Clinician-friendly lower extremity physical performance measures in athletes: a systematic review of measurement properties and correlation with injury, part 1. The tests for knee function including the hop tests
Eric J Hegedus, Suzanne McDonough, Chris Bleakley, Chad E Cook, G David Baxter
British Journal of Sports Medicine 2014 December 10
To review the measurement properties of physical performance tests (PPTs) of the knee as each pertain to athletes, and to determine the relationship between PPTs and injury in athletes age 12 years to adult.
A search strategy was constructed by combining the terms ‘lower extremity’ and synonyms for ‘performance test’, and names of performance tests with variants of the term ‘athlete’. In this, part 1, we report on findings in the knee.
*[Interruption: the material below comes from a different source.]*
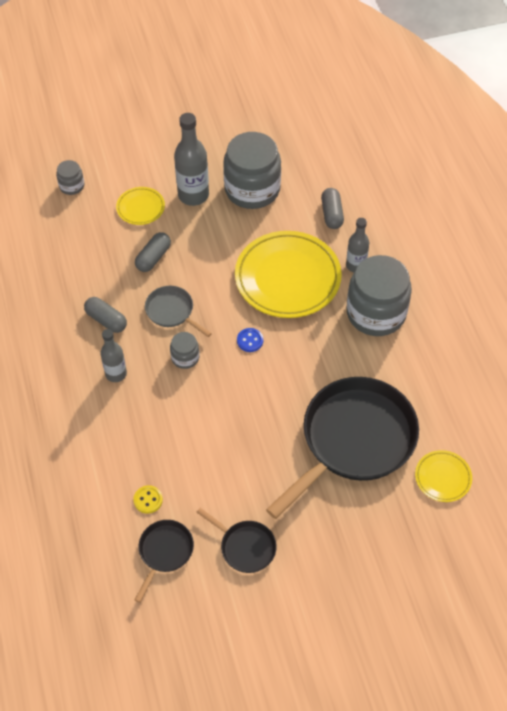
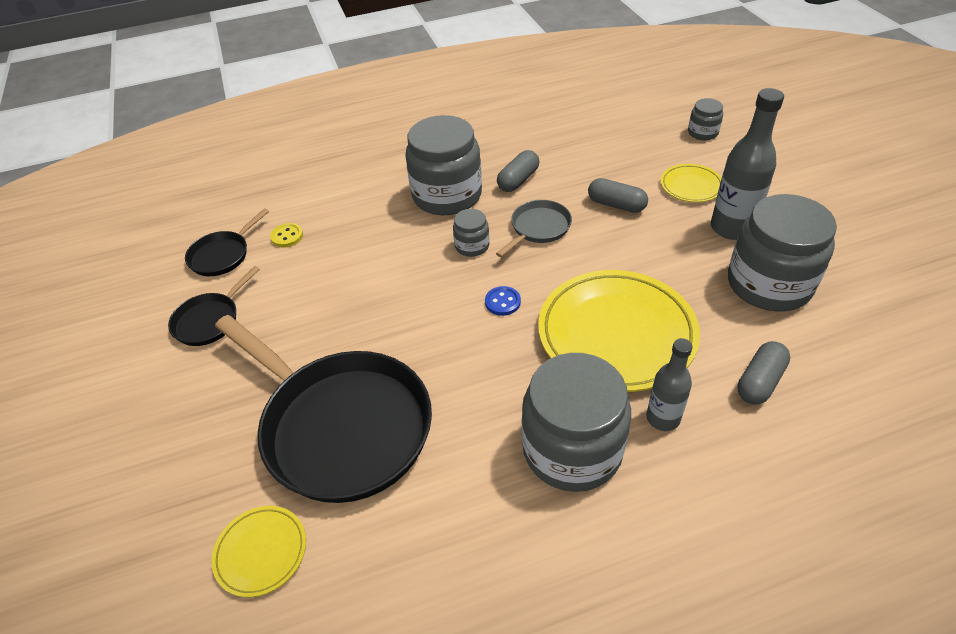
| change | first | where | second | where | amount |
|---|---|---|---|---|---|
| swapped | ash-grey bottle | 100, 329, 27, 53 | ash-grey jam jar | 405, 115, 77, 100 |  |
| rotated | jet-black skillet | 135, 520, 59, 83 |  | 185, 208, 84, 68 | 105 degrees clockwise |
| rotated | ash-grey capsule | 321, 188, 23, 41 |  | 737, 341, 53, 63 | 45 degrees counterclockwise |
The Preferred Reporting Items for Systematic reviews and Meta-Analyses (PRISMA) guidelines were followed and the Consensus-based Standards for the selection of health Measurement Instruments (COSMIN) checklist was used to critique the methodological quality of each paper. A second measure was used to analyse the quality of the measurement properties of each test.
In the final analysis, we found 29 articles pertinent to the knee detailing 19 PPTs, of which six were compiled in a best evidence synthesis. The six tests were: one leg hop for distance (single and triple hop), 6 m timed hop, crossover hop for distance, triple jump and single leg vertical jump. The one leg hop for distance is the most often studied PPT. There is conflicting evidence regarding the validity of the hop and moderate evidence that the hop test is responsive to changes during rehabilitation. No test has established reliability or measurement error as assessed by the minimal important change or smallest detectable change. No test predicts knee injury in athletes.
Despite numerous published articles addressing PPTs at the knee, there is predominantly limited and conflicting evidence regarding the reliability, agreement, construct validity, criterion validity and responsiveness of commonly used PPTs. There is a great opportunity for further study of these tests and the measurement properties of each in athletes.